### TASK DESCRIPTION
Write out the lines of the entries below as a numbered list, skipping any blank lines. Leave the pictures out of your answer.

### Joint position lists
§

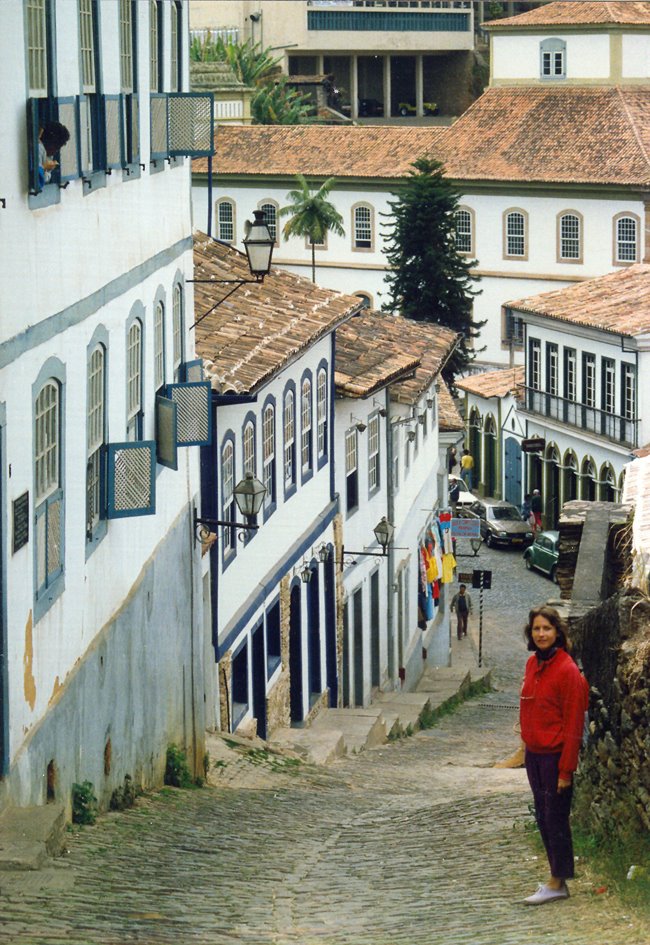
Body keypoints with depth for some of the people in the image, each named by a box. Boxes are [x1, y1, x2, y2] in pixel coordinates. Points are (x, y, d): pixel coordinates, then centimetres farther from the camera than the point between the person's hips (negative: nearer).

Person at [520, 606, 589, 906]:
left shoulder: (567, 670, -16)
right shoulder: (532, 664, 7)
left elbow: (573, 724, -16)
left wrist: (566, 769, -17)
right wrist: (528, 748, 11)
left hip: (555, 756, -8)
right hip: (534, 754, 8)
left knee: (556, 819, -1)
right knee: (543, 818, 13)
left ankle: (557, 883, 7)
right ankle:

§

### ANSWER TO THIS PROBLEM
1. Body keypoints with depth for some of the people in the image, each named by a box. Boxes are [x1, y1, x2, y2] in pixel coordinates. Points are (x, y, d): pixel coordinates, then centimetres farther from the camera than the point between the person's hips (negative: nearer).
2. Person at [520, 606, 589, 906]:
3. left shoulder: (567, 670, -16)
4. right shoulder: (532, 664, 7)
5. left elbow: (573, 724, -16)
6. left wrist: (566, 769, -17)
7. right wrist: (528, 748, 11)
8. left hip: (555, 756, -8)
9. right hip: (534, 754, 8)
10. left knee: (556, 819, -1)
11. right knee: (543, 818, 13)
12. left ankle: (557, 883, 7)
13. right ankle:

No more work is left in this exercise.